Obra: A Tormenta (trad. Fátima Vieira)
Autor: William Shakespeare
Professora: Fátima Vieira
"Na Tormenta de Shakespeare, Prospero, Duque de Milão,é deposto pelo seu irmão e exilado numa ilha mas, com a ajuda de um amigo, consegue levar com ele a sua amada biblioteca.
Prospero, como o seu criador, vivia num tempo em que as fronteiras entre as diversas áreas do saber não eram tão rígidas como são hoje. Os livros de Prospero teriam abordado o cosmos - espiritual e material, interno e externo - como um todo.
Prospero era um
Hermético, provavelmente tendo como modelo o mago inglês
John Dee. Como o autor anónimo autor das Meditações sobre o Tarot escreveu, a demanda dos Herméticos era "a alma comum da religião, ciência e arte."
http://www.prosperosbooks.net/
Apontamentos dispersos
A magia dos livros de Prospero
A magia dos livros de Prospero é o conhecimento do
hólos, em que todas as áreas do conhecimento humano se intersetam e complementam (ciência, técnica, estética, religião, etc.). Para o olhar do sábio do final de seiscentos, existiria um grau supremo de iluminação que lhe permitiria compreender, relacionar e, no limite, comandar todos os fenómenos naturais. Apesar de toda a fragmentação do conhecimento, da evolução da tecnologia, da tomada de consciência dos limites do conhecimento humano expostos pela epistemologia e por várias críticas políticas e relativistas, ainda encontramos ecos desta velha aspiração, por exemplo, na demanda da Teoria da Grande Unificação, que permitiria usar o mesmo "modelo geral" para descrever todos os fenómenos físicos, desde o infinitamente pequeno ao infinitamente grande. A própria nomeação do furtivo bosão de Higgs como "partícula de Deus" é uma evidência dos velhos ecos da referida aspiração.

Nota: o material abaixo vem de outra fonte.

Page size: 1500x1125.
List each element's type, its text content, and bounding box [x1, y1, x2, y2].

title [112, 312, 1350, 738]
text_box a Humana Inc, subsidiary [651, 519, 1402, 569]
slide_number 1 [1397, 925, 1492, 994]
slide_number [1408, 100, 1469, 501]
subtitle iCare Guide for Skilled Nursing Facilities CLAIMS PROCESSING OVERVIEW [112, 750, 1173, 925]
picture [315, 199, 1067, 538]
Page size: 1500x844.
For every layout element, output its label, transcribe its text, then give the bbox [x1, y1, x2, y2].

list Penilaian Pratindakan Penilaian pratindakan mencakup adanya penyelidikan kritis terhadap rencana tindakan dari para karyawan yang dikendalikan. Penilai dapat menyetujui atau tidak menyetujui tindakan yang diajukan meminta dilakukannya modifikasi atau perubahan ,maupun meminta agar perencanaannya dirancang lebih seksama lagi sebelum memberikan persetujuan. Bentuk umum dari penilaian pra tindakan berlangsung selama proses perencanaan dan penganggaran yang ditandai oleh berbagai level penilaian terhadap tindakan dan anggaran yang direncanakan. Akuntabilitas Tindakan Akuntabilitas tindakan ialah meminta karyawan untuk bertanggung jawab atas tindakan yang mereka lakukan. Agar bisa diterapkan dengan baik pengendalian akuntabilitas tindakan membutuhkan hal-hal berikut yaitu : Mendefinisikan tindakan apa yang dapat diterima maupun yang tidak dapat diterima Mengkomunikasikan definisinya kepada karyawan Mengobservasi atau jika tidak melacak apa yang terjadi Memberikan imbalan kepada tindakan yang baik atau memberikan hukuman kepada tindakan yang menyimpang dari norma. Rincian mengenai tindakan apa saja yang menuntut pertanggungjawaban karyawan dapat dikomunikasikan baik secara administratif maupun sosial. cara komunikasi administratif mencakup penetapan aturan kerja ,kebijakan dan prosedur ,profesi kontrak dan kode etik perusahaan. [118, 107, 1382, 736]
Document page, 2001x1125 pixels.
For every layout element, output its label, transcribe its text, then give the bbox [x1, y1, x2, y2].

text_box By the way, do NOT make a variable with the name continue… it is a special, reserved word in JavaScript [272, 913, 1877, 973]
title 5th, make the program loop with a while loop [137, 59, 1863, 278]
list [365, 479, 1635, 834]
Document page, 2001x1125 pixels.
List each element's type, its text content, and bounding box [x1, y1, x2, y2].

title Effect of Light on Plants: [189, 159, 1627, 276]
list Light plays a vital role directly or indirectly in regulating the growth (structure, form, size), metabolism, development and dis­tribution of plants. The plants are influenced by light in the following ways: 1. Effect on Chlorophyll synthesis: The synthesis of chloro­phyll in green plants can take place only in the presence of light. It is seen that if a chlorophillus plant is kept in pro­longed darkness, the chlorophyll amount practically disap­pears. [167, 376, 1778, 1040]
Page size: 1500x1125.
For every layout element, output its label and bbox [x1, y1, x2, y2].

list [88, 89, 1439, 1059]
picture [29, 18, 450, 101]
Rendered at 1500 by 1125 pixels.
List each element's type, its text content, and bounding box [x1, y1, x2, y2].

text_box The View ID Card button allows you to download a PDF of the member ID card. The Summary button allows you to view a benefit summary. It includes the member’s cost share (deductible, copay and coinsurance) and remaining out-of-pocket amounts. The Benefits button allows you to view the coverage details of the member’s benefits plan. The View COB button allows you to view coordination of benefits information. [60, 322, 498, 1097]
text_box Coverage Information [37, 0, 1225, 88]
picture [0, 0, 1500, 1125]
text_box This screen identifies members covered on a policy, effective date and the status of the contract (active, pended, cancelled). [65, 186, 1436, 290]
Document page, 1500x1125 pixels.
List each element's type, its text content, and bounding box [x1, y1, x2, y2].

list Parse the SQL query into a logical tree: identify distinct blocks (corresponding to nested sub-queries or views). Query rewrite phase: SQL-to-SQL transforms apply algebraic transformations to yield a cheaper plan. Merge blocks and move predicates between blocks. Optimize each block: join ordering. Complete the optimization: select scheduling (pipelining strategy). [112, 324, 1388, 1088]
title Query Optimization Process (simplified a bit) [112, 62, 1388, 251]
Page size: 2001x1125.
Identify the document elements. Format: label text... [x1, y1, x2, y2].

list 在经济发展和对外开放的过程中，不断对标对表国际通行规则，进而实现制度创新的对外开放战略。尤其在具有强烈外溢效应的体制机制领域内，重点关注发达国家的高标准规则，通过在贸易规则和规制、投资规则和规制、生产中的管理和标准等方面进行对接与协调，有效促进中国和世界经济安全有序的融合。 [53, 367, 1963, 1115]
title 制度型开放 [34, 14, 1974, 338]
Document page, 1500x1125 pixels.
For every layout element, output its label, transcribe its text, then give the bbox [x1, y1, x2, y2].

Prospero e Caliban, uma leitura política
É comummente aceite a influência da leitura por Shakespeare de «Des Cannibales» (Michel de Montaigne, Essais, XXXI, I) na construção das personagens autóctones da ilha, particularmente na de Caliban. Já foi suficiente apontado que o próprio nome de Caliban é um anagrama de Canibal, embora o termo na época se referisse não especificamente à antropofagia mas mais a condição de selvagem, ou "homem natural", mais perto do comportamento animal do que do reconhecido como civilizado. A leitura de Shakespeare não é tão idealista como a de Montaigne que considera o selvagem como "mais puro" mas, ao mesmo tempo, deixa em aberto uma visão de Caliban que oscila entre a besta cujo comportamento apenas obedece aos seus impulsos e o ingénuo que é facilmente manipulável através do logro e do álcool. Ao mesmo tempo, Shakespeare faz uma crítica mordaz da apropriação da ilha que seria "por direito natural" de Caliban, e da prepotência de Prospero que explora o infeliz com a ameaça da utilização das suas artes. Curioso também um anagrama possível de Prospero: Oppressor. Estamos claramente perante todo um leque de possíveis leituras que podem analisar o fenómeno da colonização e da exploração do indígena.